• _元の文章_
# # # #
毒婦の系譜
salco

世の中男ばかりが悪事を働くと思っていたら、林真須美以来の悪党が
久々に登場とあり、被害者には悪いが、マスコミのヒマ潰しの感があ
った「のりピーネタ」が夜のニュースから一掃されて、私としては喜
ばしい限りだった。
えらく太りじしな縦巻きロールのこの女は男から金を巻き上げた詐欺
容疑で逮捕され、いまだに司法当局を手こずらせているようで、便宜
的に「35歳(34歳もとい)の女」と呼ばれており、公共の電波で
は顔が不分明ながら、笑う口許が何やら山口もえに似ていないでもな
い。
とんかつにも似た「婚活」という、胃液に訴える言葉が流行するほど
巷に女があぶれ、くすんだフェイスと簾の立ったボディーの納めどこ
ろ探しに躍起になっていると話題を提供する折も折、しかしスポーツ
紙に掲載の顔写真は高校生時代とは言え何とも垢ぬけない、こんなラ
ードのマレー熊みたいな生き物に籠絡されねばならぬほど家庭に飢え
ている男が実は多いのかと驚いた次第であった。このにくにくした体
格で相手の垂涎を誘い、空振りさせたのだとしたら、結婚詐欺より肉
感詐欺とでも言う方が妥当な気もする。
# # # #
• _やること_
毒婦についての文章を、最後の文のあとから引き継いで書き進めてください。

• _データ一覧_
# # # #
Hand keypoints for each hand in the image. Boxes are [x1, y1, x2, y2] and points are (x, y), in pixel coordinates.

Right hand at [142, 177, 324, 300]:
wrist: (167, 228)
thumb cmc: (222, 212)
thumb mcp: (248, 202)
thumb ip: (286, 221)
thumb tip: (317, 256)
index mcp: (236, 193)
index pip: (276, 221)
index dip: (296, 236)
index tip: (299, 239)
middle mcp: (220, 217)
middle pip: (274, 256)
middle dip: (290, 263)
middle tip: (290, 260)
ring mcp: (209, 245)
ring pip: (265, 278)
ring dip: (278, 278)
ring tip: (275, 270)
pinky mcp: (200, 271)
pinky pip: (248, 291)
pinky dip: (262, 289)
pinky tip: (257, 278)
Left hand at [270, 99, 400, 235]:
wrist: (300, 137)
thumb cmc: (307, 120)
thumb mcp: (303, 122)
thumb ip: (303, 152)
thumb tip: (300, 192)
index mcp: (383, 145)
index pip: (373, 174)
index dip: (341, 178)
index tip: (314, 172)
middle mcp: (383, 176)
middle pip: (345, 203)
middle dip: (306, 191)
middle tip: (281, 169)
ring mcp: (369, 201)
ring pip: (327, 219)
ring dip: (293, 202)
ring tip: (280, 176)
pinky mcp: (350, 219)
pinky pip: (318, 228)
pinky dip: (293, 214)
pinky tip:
# # # #
• _作業結果_
この女の周囲で4人もの男が死んでいる。結婚をエサに100万単位
の金を「寸借」しては睡眠薬と練炭で精算したらしいこの女にとって
は、どんな人間ものちのち貸付金の返済を迫って来る厄介なキャッシ
ング・マシーンに過ぎなかったのだろう。
誰しもエゴを優先できれば望ましいし、実際、他人の心情などにかま
けてはいられない。穏便に生活して行こうと思えば、社会という、利
害の思惑で編まれた網の目からこぼれ落ちぬよう自分を支えるので精
一杯の毎日だ。
相手を見損なったか自分を見誤ったかで若気の至りに至り損なった女
達は、今日に至って婚姻という人身売買の競りにおのれを掛ける時、
もはや高望みはしない。王侯暮らしには値せぬ女が股を開いて得るに
そこそこの生活程度でお手打ちにする。一顧だにされぬ老婆となり道
に佇む姿を、失語症カサンドラの更なる後方に見るからである。これ
が人生の幸福論というものだ。
しかし他者を騙し、あまつさえ殺して得たその金で家賃を払い外車に
乗り愛玩犬を飼い、ケリーを買い高級料理をひねもす食らう当座暮ら
しを繋いで来たこの女の心には、ヒトとモノとの恐るべき価値の逆転
現象をしか見出せない。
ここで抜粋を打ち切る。